In his Data Jujitsu: Turning Data Into Product talk at Web 2.0 Expo in New York, DJ Patil talked through the process of turning data into personalized products. Here’s my notes from his talk:

  • Data products need to facilitate an end goal. What does it take to create a data product? Often way too much work and thinking. We need a new approach: data jujitsu.
  • Data Jujitsu takes a big data problem and flips it in a way to create something that people can relate to and get feedback on fast.
  • First consider what data you are going to start with. Is it structured or unstructured?
  • Unstructured data is harder to work with. Open text fields in forms are can cause issues. There are between 4 and 8 thousand variations of IBM and “Software Engineer” in LinkedIn’s database.
  • The fastest way to clean up data is to ask people to fix it for you. You can often do this with suggestions at the point of entry. It is usually 100x cheaper to ask people then to try and process all this information on the server. Turning a big data problem over to users is an example of re-thinking big data problems.
  • Build the easy products first. Collaborative filters are the easiest to make. Collaborative filters drive page views: 3-12 times page view lift by eliminating dead ends.
  • Give data back, take the data and present it back in useful ways.
  • Avoid data vomit. When there’s too much data on the page, it paralyzes users. The amount of data on a page is inversely proportional to how much people interact with it. The richer the environment, the greater the paralysis is.

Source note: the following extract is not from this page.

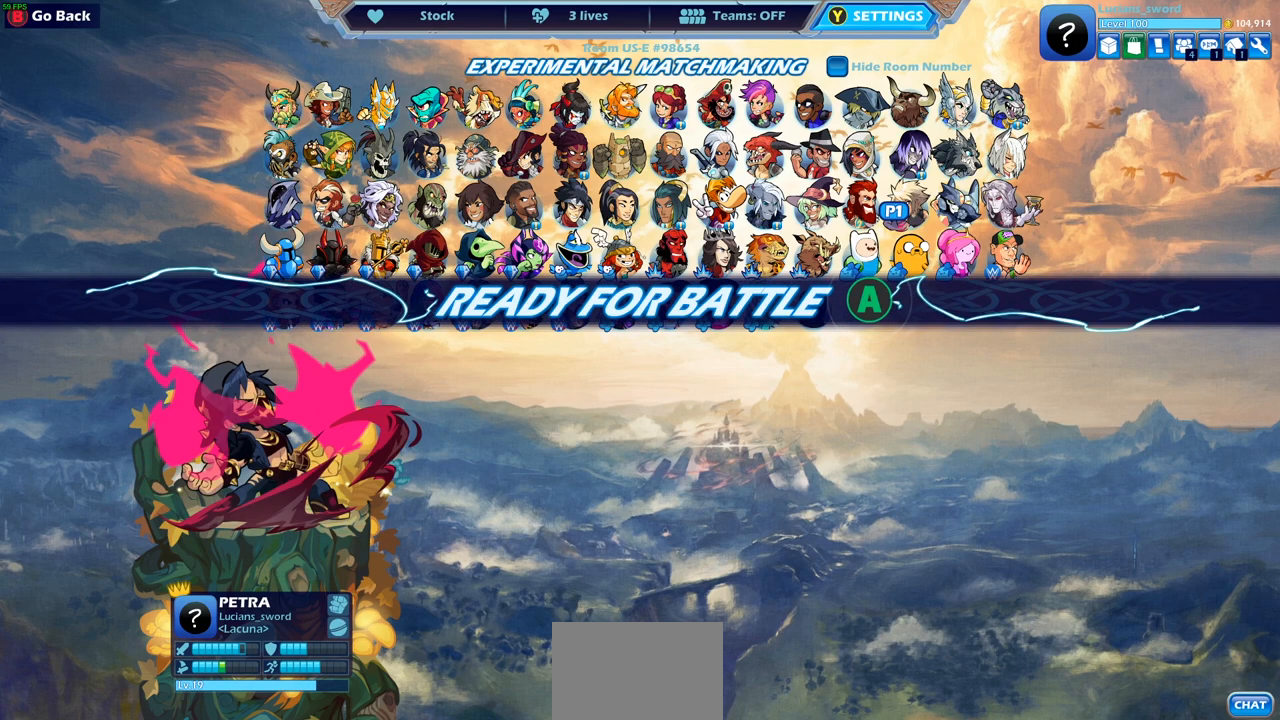
{"buttons": [], "left_stick": "center", "right_stick": "center", "events": []}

  • Move people through a data product lifecycle: incrementally across data vs. all at once.
  • Data products are hard to budge when they get into a user’s lifecycle. For example, your shopping recommendations get stuck in a particular category. How do you un-budge them?
  • Set user expectations: grace of failure can be managed. Data products should not set themselves up as overloads. Set the expectation that data products can be tuned.

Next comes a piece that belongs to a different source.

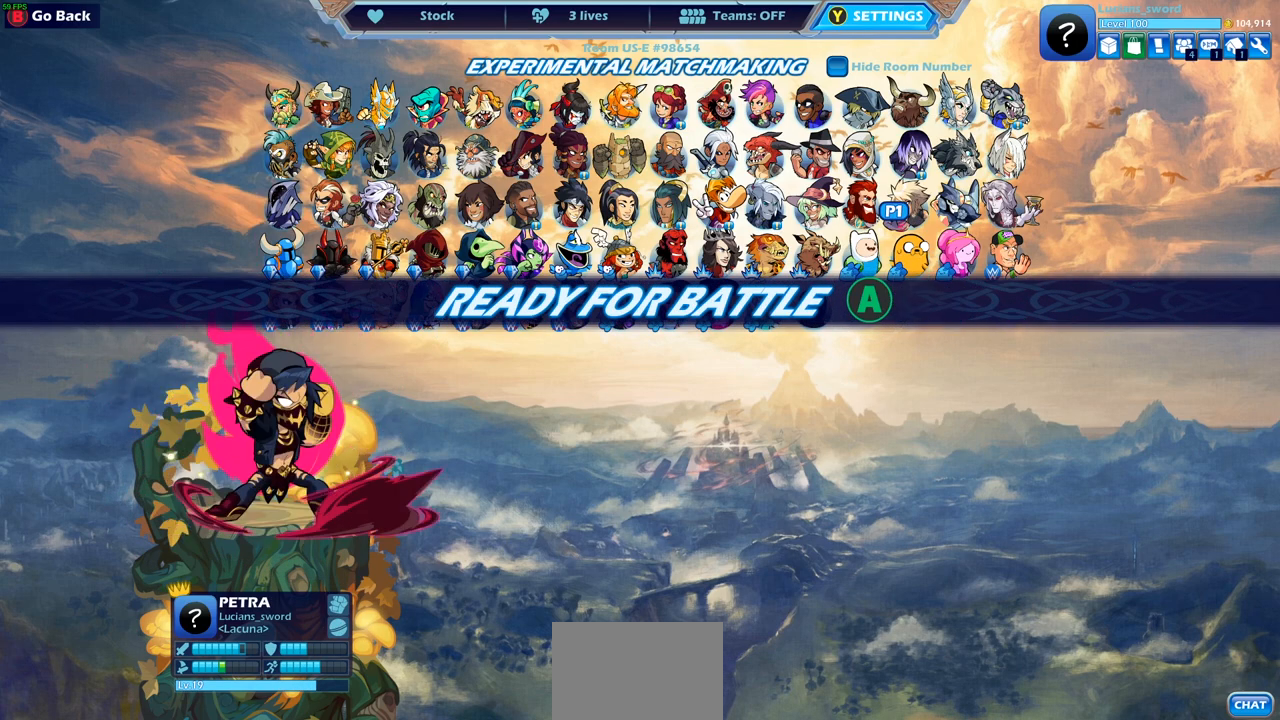
{"buttons": [], "left_stick": "center", "right_stick": "center", "events": []}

  • LinkedIn put a social twist on job recommendations but allowing friends to forward job referrals to others. This took the burden off the system to get everything right.
  • Get lots of people to look at the data and report back crappy results. You need a graceful fail-out to cover situations where you’ve guessed wrong.
  • Know when you need to move your lightweight testing to a full-blown suite of technologies. When you have a hit, build serious support for it. Know when to leave the jujitsu behind.